The following does not use a computer, except for GeoGebra, and argues not from equal inradii to $BD=DE$, but rather the converse: if $BDE$ is a certain constructible isosceles triangle, then the inradii are equal.

In equilateral triangle $ABC$, with side $AB=1$, construct $\angle CBE=22.5^o$ and $\angle AED=45^o$. Since $\angle BEC=180^o-60^o-22.5^o=97.5^o$, then $\angle DEB=\angle EBD=37.5^o$ and $BD=DE=x$ in triangle $BDE$.

Since the inradius is twice the area divided by the perimeter, in triangle $ADE$,$$FJ=\frac{x(1-x)\sin 75^o}{x+(1-x)+AE}$$Relying on GeoGebra, that $x\approx\frac {11}{20}=.55$, then by the law of cosines$$AE=\sqrt{x^2+(1-x)^2-2x(1-x)\cos75^o}\approx .614$$and$$FJ\approx\frac{.239}{1.614}=.148$$ Next, in triangle $DBE$, since $\angle BDE=105^o$, then $$GK=\frac{x\sin 37.5^o\cdot BE}{2x+BE}$$and$$BE=\sqrt {2x^2-2x^2\cos 105^o}\approx.873$$so that$$GK\approx\frac{.292}{1.973}=.148$$Finally, in triangle BEC, again$$HL=\frac{BC\cdot BE\sin 22.5^o}{BE+EC+BC}=\frac{.873\cdot\sin 22.5^o}{.873+(1-.614)+1}\approx\frac{.334}{2.259}=.148$$Thus it seems possible, with ruler and compass, in an equilateral triangle to construct three triangles, the middle one isosceles, such that their incircles are equal.

Triangle $ADE$ is oddly reminiscent of the first Pythagorean triple, having its angles rather than its sides in the $3-4-5$ ratio.
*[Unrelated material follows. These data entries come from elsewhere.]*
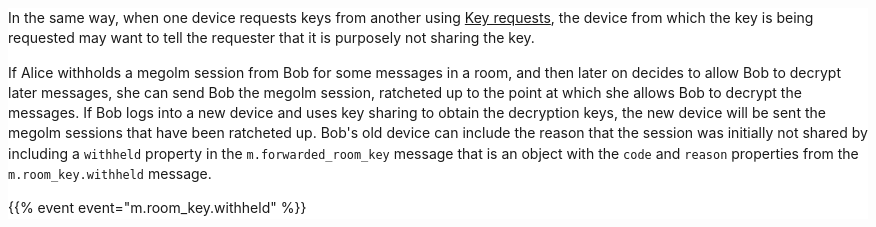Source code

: In the same way, when one device requests keys from another using [Key
requests](#key-requests), the device from which the key is being
requested may want to tell the requester that it is purposely not
sharing the key.

If Alice withholds a megolm session from Bob for some messages in a
room, and then later on decides to allow Bob to decrypt later messages,
she can send Bob the megolm session, ratcheted up to the point at which
she allows Bob to decrypt the messages. If Bob logs into a new device
and uses key sharing to obtain the decryption keys, the new device will
be sent the megolm sessions that have been ratcheted up. Bob's old
device can include the reason that the session was initially not shared
by including a `withheld` property in the `m.forwarded_room_key` message
that is an object with the `code` and `reason` properties from the
`m.room_key.withheld` message.

{{% event event="m.room_key.withheld" %}}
Moreover, all angles are integral multiples of $7.5^o$, as indicated in the figure below.

Answer 3

Here is a response to OP's Bonus Question.

Let $ABC$ be a $30^o-60^o-90^o$ right triangle. Construct $DE$ perpendicular bisector of $AB$, and join $EB$.

Since, by SAS, $\triangle ADE\cong\triangle DBE$, then$$\frac{FH}{GI}=\frac{\triangle ADE}{\triangle DBE}=\frac{AE+ED+DA}{BE+ED+DB}=\frac{1}{1}$$[More briefly: Congruent triangles have equal incircles.]

Next, since $\angle EBD=\angle DAE=30^o$, then $\angle CBE=\angle EBD$, and by AAS, $\triangle DBE\cong\triangle CBE$, and again$$\frac{GI}{JK}=\frac{\triangle DBE}{\triangle EBC}=\frac{BE+ED+DB}{BE+EC+CB}=\frac{1}{1}$$

Therefore, a $30^o-60^o-90^o$ right triangle is divisible into three equal triangles having equal inradii, and$$\frac{AB}{BC}=\frac {2}{1}$$Is this the only triangle to fulfill the conditions? It seems clear that since equal triangles under the same height must have equal bases, then triangles $ADE$, $DBE$ will have equal perimeters, making $FH=GI$, only if $ED\perp AB$ so that $AE=BE$.

Likewise, equal triangles $DBE$, $CBE$ on the same base $BE$ have equal perimeters, making $GI=JK$, only if the triangles are congruent (if two equal triangles on the same base are non-congruent, the more nearly isosceles triangle has a greater incircle), i.e. only if $\angle ECB=\angle BDE=90^o$, and hence $\angle CBA=2\angle EBA$. Therefore, since $\angle CBA+\angle CAB=90^o$, then $\angle CBA=60^o$ and $\angle CAB=30^o$.

Finally, and by the way, as in the solution for equilateral $ABC$, here too we find $\angle AED=2\angle CBE$.